▸ **TRY IT**:
Starting with the line that contains "Carreras más demandadas" and going on through the line that contains "ВОРОНЕЖСКАЯ ОБЛАСТЬ", write the material out again with "Pública" changed to "Privada" and everything else left as it is. Leave the pictures out.

▸ **MATERIAL FOR THIS TASK**:
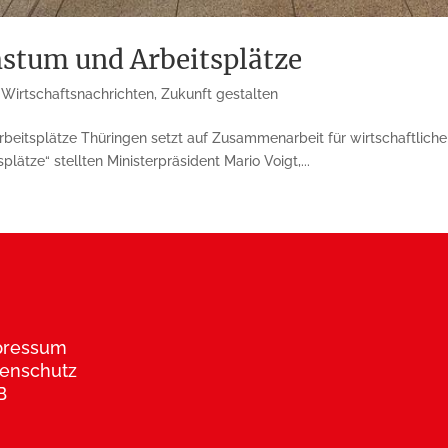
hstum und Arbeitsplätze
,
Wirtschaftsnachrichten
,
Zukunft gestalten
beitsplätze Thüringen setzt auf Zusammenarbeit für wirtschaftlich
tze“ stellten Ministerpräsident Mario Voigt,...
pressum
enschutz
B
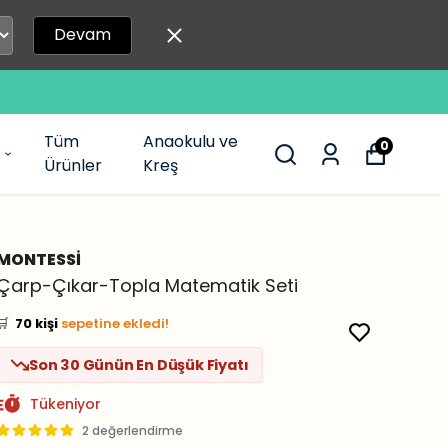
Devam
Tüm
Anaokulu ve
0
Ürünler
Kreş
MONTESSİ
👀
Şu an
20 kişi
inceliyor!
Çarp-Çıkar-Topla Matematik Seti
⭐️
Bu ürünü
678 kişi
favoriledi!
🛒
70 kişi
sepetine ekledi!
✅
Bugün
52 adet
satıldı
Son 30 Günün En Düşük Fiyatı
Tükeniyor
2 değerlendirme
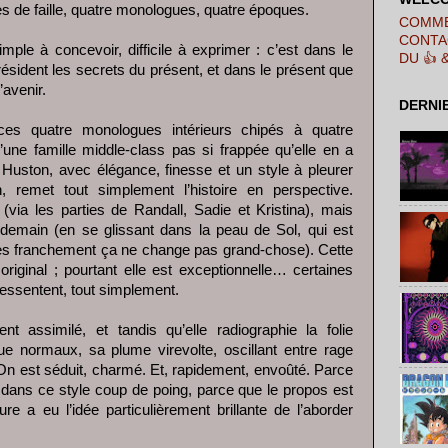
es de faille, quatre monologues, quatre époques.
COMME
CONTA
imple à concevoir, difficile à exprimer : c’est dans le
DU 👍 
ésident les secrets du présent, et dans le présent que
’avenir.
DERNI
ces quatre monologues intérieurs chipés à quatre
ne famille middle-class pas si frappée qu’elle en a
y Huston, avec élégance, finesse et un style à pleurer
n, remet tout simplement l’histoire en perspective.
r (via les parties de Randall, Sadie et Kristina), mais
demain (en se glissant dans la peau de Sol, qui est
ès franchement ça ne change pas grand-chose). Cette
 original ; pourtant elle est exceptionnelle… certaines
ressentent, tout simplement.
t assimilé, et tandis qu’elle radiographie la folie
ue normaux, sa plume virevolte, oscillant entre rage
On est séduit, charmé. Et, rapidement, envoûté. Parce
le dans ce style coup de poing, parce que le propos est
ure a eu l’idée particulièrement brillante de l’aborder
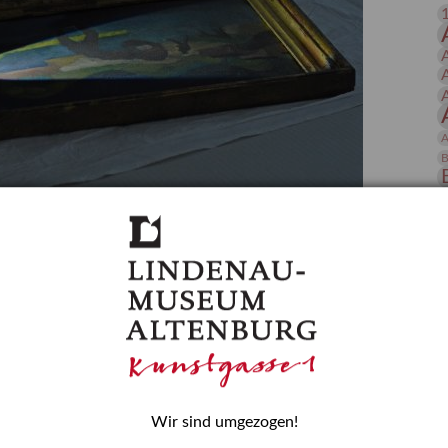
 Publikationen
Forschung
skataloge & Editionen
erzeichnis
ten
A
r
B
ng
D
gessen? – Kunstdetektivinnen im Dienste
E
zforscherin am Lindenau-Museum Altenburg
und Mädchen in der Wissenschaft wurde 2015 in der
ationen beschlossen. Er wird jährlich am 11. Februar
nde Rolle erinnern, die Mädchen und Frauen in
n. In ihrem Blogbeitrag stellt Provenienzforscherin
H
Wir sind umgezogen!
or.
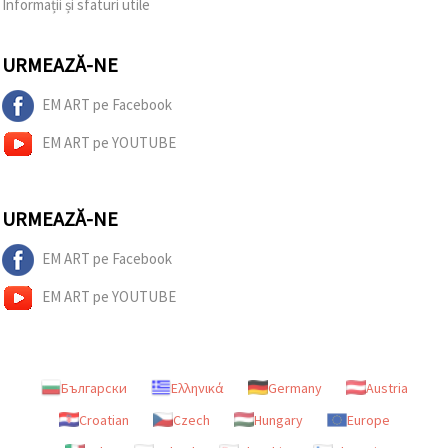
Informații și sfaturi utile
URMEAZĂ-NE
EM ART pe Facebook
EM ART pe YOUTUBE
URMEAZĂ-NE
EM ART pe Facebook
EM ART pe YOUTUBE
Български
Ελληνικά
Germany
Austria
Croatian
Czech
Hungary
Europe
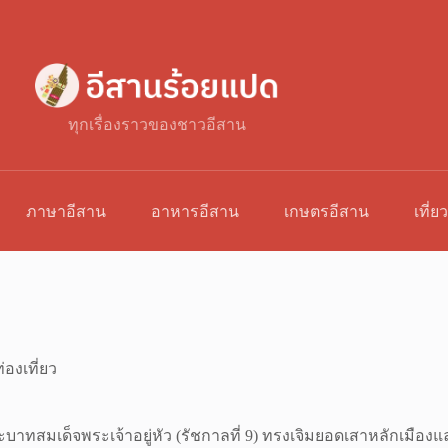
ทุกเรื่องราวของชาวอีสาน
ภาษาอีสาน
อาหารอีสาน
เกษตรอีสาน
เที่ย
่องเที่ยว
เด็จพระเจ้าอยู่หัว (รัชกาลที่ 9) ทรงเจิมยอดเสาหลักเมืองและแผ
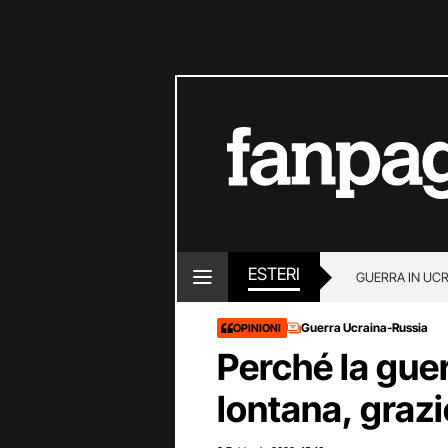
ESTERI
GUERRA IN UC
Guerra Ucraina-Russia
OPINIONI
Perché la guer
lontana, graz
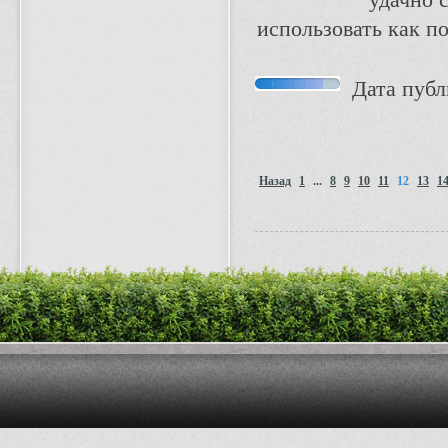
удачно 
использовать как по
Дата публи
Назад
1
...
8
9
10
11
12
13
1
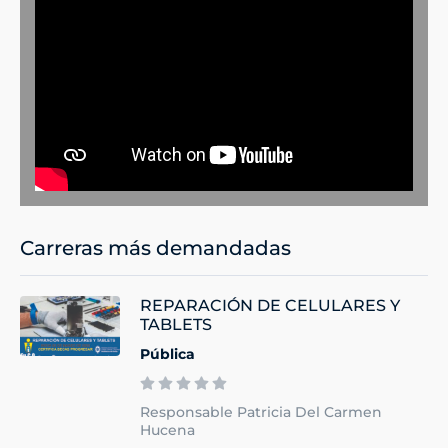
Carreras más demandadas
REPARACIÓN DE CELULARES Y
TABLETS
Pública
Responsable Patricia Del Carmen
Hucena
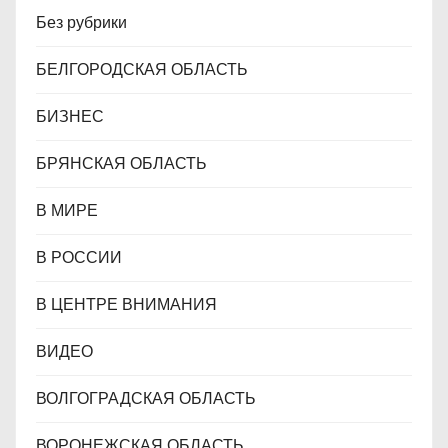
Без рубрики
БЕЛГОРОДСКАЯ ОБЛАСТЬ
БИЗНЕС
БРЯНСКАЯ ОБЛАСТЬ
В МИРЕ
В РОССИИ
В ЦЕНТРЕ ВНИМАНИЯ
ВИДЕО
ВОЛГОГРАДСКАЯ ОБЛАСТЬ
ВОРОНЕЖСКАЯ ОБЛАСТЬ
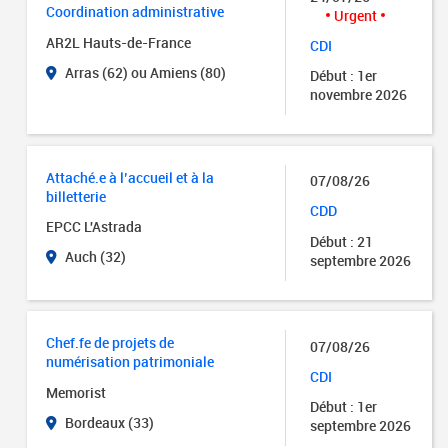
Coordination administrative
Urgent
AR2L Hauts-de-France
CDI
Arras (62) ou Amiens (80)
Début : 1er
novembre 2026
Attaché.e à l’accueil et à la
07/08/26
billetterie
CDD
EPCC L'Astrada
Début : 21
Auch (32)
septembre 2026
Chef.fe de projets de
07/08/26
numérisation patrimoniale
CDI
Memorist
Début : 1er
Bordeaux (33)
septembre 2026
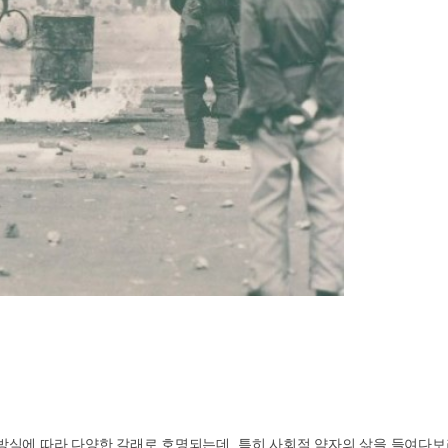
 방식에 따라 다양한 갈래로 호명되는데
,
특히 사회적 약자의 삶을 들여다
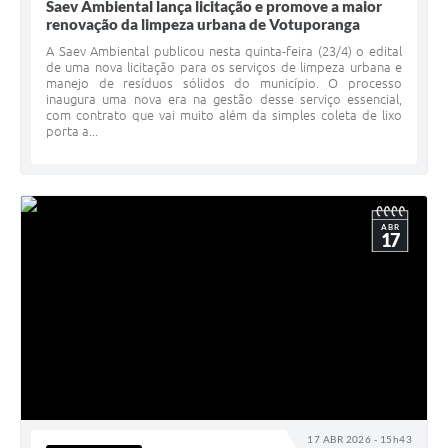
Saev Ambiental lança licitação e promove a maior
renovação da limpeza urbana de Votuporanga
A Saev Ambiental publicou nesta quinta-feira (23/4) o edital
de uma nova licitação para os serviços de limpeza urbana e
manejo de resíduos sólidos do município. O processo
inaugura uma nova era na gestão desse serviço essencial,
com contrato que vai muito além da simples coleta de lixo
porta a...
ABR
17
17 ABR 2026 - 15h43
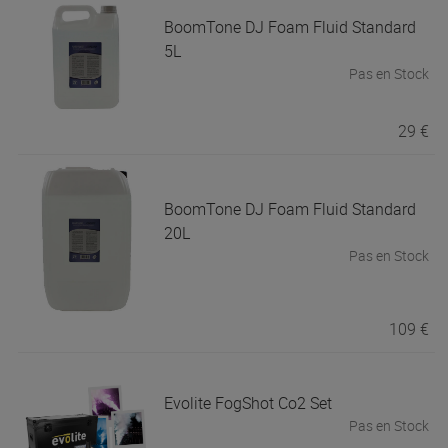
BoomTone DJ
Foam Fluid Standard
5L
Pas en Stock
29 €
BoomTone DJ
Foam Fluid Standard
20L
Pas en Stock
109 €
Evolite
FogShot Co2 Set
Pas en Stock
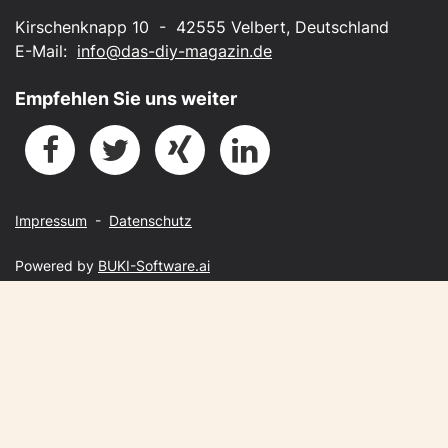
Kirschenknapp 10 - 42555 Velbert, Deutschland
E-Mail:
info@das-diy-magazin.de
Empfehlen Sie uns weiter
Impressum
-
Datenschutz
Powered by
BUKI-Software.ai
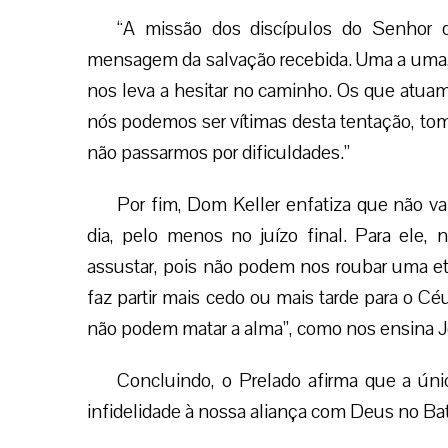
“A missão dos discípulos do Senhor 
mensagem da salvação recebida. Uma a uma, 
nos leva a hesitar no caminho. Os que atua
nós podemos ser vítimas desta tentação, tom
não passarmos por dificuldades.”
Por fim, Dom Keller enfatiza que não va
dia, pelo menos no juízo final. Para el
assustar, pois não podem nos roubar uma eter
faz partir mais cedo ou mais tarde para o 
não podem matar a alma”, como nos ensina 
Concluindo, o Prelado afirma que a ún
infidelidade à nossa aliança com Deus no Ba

▸ **SOLUTION TO THIS TASK**:
Carreras más demandadas
REPARACIÓN DE CELULARES Y
TABLETS
Privada
Responsable Patricia Del Carmen
Hucena
Без рубрики
БЕЛГОРОДСКАЯ ОБЛАСТЬ
БИЗНЕС
БРЯНСКАЯ ОБЛАСТЬ
В МИРЕ
В РОССИИ
В ЦЕНТРЕ ВНИМАНИЯ
ВИДЕО
ВОЛГОГРАДСКАЯ ОБЛАСТЬ
ВОРОНЕЖСКАЯ ОБЛАСТЬ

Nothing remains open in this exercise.